> [Required action] Repeat each entry exactly; omit all pictures.

> [Page-level text extractions]
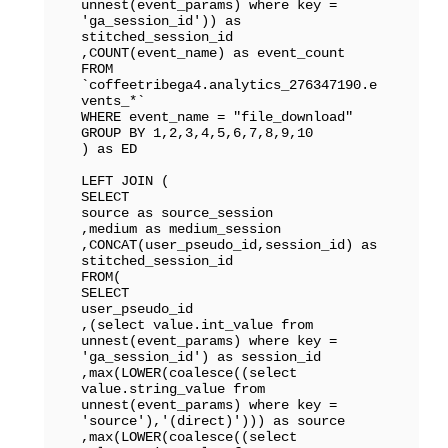
unnest(event_params) where key = 
'ga_session_id')) as 
stitched_session_id

,COUNT(event_name) as event_count

FROM 
`coffeetribega4.analytics_276347190.e
vents_*` 

WHERE event_name = "file_download"

GROUP BY 1,2,3,4,5,6,7,8,9,10

) as ED

LEFT JOIN (

SELECT 

source as source_session

,medium as medium_session

,CONCAT(user_pseudo_id,session_id) as 
stitched_session_id

FROM(

SELECT

user_pseudo_id

,(select value.int_value from 
unnest(event_params) where key = 
'ga_session_id') as session_id

,max(LOWER(coalesce((select 
value.string_value from 
unnest(event_params) where key = 
'source'),'(direct)'))) as source

,max(LOWER(coalesce((select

> [Answer space]
unnest(event_params) where key = 
'ga_session_id')) as 
stitched_session_id

,COUNT(event_name) as event_count

FROM 
`coffeetribega4.analytics_276347190.e
vents_*` 

WHERE event_name = "file_download"

GROUP BY 1,2,3,4,5,6,7,8,9,10

) as ED

LEFT JOIN (

SELECT 

source as source_session

,medium as medium_session

,CONCAT(user_pseudo_id,session_id) as 
stitched_session_id

FROM(

SELECT

user_pseudo_id

,(select value.int_value from 
unnest(event_params) where key = 
'ga_session_id') as session_id

,max(LOWER(coalesce((select 
value.string_value from 
unnest(event_params) where key = 
'source'),'(direct)'))) as source

,max(LOWER(coalesce((select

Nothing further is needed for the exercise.